Wandajean was petite in stature, with long blonde hair well past her waist. That day she wore a sage shirt, blue jeans, and a straw hat. She rode a tall walking horse bay named Nighthawk, and she intimately knew the trails of Warm Springs Canyon. She was gentle but tough, quiet but jovial, measured but passionate. She knew when to give feedback, but also when to let you figure it out. She had deep empathy for horses and deep empathy for people. Her work ethic was off the charts. She was what I envisioned when I thought of a horsewoman or a cowgirl, and I wanted to be just like her. 

Once we crossed the creek, the fragrant pine trees towered above us like quiet sentinels. Our ride was smooth, and I was feeling optimistic about our end goal: to reach a lazy meadow on the top of a mountain ridge — a meadow I had only gained glimpses of from the opposite side of the canyon. After riding through a brief flat spot at the base of Warm Springs, we started our ascent up the switchbacks on the mountainside. As I was cheerfully envisioning what the view must look like from the top of the meadow, we rounded a corner and spotted dozens of pine trees fallen on our route. I was absolutely deflated. Shoot. Time to turn around. 
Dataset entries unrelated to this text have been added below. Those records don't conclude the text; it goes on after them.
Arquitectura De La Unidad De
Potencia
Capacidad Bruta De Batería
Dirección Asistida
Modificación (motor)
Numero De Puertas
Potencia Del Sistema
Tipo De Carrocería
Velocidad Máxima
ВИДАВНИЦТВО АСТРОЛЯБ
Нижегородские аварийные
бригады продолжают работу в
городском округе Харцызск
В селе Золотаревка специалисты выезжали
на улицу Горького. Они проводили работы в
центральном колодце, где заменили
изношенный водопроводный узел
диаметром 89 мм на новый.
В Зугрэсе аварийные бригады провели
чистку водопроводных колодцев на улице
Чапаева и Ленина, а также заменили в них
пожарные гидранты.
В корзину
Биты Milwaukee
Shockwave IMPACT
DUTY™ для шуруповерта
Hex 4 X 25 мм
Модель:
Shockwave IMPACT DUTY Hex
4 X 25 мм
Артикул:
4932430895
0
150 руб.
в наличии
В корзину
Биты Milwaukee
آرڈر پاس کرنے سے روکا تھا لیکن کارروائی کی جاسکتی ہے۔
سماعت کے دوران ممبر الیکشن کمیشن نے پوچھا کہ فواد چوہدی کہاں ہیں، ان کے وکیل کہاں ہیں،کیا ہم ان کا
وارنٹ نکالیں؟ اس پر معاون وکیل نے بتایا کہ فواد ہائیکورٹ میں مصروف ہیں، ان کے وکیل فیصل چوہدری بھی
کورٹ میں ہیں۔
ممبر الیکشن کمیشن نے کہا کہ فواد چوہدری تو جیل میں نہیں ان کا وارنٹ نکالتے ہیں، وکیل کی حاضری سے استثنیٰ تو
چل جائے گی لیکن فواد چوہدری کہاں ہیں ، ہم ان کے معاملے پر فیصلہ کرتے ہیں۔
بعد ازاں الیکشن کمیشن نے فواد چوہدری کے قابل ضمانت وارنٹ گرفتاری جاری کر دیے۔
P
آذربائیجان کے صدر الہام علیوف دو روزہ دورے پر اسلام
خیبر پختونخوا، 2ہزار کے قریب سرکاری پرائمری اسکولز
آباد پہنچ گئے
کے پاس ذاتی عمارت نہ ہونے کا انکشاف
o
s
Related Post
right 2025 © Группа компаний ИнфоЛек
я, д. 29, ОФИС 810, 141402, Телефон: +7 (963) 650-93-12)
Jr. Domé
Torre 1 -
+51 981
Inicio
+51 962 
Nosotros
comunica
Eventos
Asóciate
Wandajean grinned, “Now the work starts.” She said good-naturedly. Where I saw a dead-end, she saw a task needing to be completed. The three of us dismounted, tied up our horses, and started clearing the trail. It was tedious and incredibly physical. I kept reminding myself, You want to be like Wandajean? Then keep up with her. We slowly crept up the switchbacks, clearing, cutting, and removing brush. A rogue branch hit my face — my fault — and left a bloody cut on my cheek. It was too big for a standard bandage, so we giggled as she taped a maxi pad to my face. “We’ll tell the boys it was from a mountain lion,” Wandajean said with a heartfelt laugh. It left a minor scar I proudly wear today.

We kept working and made our way to that serene meadow. The silvery sage was peppered amongst wildflowers, a gorgeous foreground to the badlands and Rams Horn in the distance. We let our horses graze and rested on the meadow grass. Wandajean told us the history of the mountains, pointed out landmarks, and taught us about our horse string.

I was young, I was green. And Wandajean was the exact person I needed.

Now, working with horses for over two decades, guiding folks in the mountains, training young wranglers, and living at ranches, Wandajean’s wisdom has guided everything I do: Know your horses. Know your trails. Know your mountains. And always know when you can cross the creek.

Wandajean wholeheartedly believed in SOAR’s mission and in helping our participants succeed as she did. She poured herself into SOAR and, alongside Jonathan, developed a place where youth and young adults could be understood and nurtured and find a community. Wandajean was SOAR’s first and foremost Servant Leader.  She was selfless in her outpouring of time and attention to SOAR.  She always put the needs of others before her own.  No task was too menial for her as she led by example. SOAR is the “service-focused” entity it is today because of her passion, leadership, and selflessness.  Wandajean will always be loved… never forgotten… forever missed.